Fred was quiet for a while, thinking about the thing he’d barely caught a glimpse of back in the hole; a white, slithering thing he’d only seen at the edge of his vision but suspected might be haunting his dreams that very night. Charlie, after his bout of being talkative, went back to a more normal period of silent drinking, which was fine by Fred. He was getting settled in for a long evening, and in truth was looking forward to the eventual oblivion the booze would bring.
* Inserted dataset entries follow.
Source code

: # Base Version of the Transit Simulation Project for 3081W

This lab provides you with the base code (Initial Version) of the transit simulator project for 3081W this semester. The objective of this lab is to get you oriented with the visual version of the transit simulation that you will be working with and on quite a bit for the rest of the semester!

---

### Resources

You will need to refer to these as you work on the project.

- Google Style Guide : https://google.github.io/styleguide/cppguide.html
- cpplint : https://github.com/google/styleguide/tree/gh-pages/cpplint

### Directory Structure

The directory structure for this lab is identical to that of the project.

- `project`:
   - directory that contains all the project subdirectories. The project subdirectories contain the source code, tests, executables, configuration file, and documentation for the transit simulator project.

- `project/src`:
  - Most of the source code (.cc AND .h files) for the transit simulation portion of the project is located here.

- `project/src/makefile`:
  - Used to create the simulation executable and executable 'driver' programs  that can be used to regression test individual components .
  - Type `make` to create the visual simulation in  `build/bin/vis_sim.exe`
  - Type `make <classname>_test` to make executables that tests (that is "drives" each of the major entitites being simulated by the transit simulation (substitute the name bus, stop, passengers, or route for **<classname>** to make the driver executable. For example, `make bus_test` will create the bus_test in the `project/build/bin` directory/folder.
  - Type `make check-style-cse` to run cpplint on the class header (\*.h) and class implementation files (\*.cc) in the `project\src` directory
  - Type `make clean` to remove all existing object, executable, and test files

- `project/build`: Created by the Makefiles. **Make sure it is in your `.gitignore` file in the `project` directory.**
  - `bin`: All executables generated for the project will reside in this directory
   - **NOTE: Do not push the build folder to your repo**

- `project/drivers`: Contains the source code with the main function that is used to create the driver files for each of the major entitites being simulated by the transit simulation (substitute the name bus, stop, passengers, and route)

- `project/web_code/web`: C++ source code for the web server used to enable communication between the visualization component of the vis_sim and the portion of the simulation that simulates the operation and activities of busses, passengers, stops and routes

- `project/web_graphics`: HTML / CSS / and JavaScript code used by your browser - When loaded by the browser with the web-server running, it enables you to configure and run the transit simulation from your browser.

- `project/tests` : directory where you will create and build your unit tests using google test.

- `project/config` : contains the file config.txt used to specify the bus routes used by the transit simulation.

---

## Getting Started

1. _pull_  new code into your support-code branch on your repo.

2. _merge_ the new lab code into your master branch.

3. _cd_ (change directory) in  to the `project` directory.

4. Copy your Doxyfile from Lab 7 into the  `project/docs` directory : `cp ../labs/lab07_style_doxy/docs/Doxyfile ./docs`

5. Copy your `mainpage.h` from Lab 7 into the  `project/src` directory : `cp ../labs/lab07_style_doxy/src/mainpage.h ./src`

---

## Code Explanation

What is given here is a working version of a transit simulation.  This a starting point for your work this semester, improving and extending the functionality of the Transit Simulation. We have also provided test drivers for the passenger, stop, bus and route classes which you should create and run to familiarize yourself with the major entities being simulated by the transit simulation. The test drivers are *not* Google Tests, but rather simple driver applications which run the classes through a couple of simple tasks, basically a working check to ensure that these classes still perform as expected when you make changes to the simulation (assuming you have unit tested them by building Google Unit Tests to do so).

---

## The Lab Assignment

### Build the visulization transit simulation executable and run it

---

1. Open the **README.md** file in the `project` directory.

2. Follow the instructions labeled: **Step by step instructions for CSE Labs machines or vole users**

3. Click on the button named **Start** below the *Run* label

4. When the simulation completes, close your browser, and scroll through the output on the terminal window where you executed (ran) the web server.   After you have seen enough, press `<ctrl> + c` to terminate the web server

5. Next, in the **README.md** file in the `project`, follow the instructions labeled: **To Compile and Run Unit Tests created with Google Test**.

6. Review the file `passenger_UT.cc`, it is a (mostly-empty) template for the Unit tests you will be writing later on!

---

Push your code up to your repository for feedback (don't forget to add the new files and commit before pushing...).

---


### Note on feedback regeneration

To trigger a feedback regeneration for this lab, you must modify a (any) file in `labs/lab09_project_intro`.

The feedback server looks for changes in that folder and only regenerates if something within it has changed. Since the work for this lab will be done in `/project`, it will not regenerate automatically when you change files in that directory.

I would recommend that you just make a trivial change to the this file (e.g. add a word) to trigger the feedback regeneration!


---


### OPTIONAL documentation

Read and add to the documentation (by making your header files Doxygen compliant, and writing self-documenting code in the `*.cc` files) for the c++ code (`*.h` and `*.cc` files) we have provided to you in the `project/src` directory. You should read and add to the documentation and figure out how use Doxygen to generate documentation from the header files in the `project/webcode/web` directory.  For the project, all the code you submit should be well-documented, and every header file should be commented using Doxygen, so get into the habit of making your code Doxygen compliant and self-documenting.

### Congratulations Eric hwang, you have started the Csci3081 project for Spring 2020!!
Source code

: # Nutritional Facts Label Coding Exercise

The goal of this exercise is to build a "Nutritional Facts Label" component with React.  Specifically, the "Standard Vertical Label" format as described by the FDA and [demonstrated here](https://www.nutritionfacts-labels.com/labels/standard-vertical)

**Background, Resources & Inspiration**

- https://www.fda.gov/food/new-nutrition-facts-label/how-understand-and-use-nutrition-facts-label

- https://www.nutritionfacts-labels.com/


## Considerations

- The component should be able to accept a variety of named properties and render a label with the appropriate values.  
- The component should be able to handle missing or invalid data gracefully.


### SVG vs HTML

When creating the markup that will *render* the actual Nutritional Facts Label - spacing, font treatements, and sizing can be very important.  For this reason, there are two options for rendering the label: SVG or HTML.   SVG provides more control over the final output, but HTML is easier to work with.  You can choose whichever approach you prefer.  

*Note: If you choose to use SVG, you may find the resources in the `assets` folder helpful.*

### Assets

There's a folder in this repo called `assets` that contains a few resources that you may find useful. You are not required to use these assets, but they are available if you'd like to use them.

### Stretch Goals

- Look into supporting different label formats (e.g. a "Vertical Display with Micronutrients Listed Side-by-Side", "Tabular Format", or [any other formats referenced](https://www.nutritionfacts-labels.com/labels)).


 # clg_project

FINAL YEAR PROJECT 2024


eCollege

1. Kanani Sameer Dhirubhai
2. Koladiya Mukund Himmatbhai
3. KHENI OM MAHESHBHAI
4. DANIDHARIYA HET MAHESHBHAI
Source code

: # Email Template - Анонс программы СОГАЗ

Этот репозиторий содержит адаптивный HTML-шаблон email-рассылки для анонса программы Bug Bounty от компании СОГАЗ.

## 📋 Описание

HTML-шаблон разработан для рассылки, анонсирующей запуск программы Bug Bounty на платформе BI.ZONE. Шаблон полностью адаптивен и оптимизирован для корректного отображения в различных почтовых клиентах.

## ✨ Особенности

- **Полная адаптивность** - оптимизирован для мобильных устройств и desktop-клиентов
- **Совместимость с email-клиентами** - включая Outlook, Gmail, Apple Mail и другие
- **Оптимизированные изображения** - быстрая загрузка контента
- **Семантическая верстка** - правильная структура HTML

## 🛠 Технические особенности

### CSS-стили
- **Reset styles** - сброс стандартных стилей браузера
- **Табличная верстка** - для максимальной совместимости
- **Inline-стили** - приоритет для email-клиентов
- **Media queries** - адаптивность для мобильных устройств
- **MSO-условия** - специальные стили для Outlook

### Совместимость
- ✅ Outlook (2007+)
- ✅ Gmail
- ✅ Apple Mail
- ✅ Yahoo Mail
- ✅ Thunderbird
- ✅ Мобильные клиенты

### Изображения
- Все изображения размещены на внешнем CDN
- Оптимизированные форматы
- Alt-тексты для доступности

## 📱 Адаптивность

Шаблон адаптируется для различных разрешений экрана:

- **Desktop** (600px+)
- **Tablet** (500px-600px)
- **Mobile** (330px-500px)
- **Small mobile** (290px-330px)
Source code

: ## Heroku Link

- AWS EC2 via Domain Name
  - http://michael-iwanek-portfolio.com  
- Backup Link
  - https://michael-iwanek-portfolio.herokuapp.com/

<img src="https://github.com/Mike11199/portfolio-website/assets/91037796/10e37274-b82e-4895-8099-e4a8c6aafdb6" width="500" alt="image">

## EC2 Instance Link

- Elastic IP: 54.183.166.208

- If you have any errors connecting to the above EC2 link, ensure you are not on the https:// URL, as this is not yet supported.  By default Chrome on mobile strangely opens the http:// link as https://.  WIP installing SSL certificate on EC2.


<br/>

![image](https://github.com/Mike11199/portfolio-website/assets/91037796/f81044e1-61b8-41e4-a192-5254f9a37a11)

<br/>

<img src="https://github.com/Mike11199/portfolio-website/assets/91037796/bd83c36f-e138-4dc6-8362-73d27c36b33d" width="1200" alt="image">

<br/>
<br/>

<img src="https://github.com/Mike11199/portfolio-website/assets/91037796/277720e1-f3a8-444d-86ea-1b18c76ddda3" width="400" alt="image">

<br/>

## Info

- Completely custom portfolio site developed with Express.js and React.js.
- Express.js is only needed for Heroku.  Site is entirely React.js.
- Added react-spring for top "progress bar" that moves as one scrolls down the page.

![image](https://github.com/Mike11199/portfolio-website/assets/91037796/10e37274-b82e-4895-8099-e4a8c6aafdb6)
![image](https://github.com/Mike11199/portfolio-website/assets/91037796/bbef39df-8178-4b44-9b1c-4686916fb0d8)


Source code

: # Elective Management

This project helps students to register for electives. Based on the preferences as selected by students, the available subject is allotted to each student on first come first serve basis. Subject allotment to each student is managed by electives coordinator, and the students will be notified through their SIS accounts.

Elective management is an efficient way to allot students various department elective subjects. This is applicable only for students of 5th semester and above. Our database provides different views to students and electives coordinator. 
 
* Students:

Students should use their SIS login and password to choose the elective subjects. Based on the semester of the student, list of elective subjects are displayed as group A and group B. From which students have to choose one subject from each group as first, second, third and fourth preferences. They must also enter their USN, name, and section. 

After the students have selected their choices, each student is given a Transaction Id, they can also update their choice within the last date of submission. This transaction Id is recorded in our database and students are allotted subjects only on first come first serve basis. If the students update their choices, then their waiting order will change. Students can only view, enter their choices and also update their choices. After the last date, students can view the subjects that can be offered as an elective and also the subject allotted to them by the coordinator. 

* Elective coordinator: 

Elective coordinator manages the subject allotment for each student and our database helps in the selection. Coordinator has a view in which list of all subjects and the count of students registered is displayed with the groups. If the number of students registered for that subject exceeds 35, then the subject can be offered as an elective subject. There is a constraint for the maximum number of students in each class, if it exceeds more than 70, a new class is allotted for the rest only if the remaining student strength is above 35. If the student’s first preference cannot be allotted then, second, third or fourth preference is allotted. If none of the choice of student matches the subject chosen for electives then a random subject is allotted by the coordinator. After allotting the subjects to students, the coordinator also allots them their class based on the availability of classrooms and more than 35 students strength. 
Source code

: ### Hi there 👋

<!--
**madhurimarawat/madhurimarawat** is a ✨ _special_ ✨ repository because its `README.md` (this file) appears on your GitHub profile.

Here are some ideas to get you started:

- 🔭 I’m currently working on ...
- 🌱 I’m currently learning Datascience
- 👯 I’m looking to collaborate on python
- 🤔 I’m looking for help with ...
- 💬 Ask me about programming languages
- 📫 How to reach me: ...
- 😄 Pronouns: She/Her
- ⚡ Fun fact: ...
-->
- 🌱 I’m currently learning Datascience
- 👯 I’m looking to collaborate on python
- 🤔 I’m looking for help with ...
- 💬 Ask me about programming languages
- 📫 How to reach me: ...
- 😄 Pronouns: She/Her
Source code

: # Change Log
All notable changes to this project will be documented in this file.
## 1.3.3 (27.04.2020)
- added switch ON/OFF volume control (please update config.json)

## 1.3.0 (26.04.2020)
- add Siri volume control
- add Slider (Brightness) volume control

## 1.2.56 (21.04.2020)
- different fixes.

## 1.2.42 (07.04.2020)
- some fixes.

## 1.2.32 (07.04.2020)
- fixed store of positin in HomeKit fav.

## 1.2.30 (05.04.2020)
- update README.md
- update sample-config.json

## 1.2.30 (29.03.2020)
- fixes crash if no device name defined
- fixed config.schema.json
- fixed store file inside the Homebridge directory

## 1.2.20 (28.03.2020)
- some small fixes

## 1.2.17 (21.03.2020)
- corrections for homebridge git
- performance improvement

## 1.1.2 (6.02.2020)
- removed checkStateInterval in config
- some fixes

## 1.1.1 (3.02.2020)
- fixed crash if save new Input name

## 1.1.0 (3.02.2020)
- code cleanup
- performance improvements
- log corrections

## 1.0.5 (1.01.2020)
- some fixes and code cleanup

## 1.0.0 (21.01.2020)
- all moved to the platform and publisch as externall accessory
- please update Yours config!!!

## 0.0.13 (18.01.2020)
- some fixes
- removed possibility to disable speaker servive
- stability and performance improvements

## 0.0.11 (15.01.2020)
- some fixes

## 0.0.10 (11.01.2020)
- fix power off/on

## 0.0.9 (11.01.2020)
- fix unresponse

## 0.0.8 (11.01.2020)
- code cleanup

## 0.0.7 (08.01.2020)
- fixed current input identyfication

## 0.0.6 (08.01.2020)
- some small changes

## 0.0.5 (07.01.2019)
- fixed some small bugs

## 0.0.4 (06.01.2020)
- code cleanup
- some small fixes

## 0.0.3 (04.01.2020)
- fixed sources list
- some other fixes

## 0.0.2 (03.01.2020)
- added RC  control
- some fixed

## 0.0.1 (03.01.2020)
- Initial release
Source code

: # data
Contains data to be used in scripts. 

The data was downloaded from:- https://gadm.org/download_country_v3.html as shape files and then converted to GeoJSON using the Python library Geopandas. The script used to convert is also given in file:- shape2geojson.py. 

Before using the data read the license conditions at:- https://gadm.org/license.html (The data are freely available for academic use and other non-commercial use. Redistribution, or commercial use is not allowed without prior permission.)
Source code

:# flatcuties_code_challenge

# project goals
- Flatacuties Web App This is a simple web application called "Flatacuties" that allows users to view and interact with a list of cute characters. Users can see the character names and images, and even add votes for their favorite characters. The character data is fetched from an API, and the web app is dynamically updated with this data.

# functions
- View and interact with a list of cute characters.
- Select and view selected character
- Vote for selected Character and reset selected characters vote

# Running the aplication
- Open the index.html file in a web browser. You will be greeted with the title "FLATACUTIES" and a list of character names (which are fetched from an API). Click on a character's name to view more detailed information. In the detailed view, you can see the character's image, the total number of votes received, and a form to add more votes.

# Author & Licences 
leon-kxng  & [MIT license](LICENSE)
Scraps of information came back from Hopman’s Hollow over the next few hours, the gist of which was mostly more of the same. Big hole, getting bigger. There were other stories too; there would always be other stories where the Hopmans were concerned. Folks told of bodies that were there then were gone, of weird voices calling up out of the hole, and of strange diagrams seen on the walls and floor of the Hopman house just before it fell into the chasm. Fred and Charlie listened, then went back to drinking, both of them hoping to start to forget their own tribulations earlier that day.
But it was not to be.
The bar began to fill up, the crowd again full of excited chat about the hole which was the biggest thing to happen to the town in many a year. Once people heard that they’d been first on the scene, Fred and Charlie became the focus of some attention. Charlie got exasperated at first with the incessant questioning, but the pair of them quickly cottoned on to the fact that, as minor celebrities, they could squeeze a fair bit of free beer out of their story if they padded it out long enough.
Fred even started to enjoy himself, embellishing his story with new detail on each subsequent telling so that after an hour or so he had made himself out to be quite the hero. The one thing he didn’t mention was the memory of the pale thing that had moved in the pit. He kept that locked away, and after a few more beers even started to forget about it completely.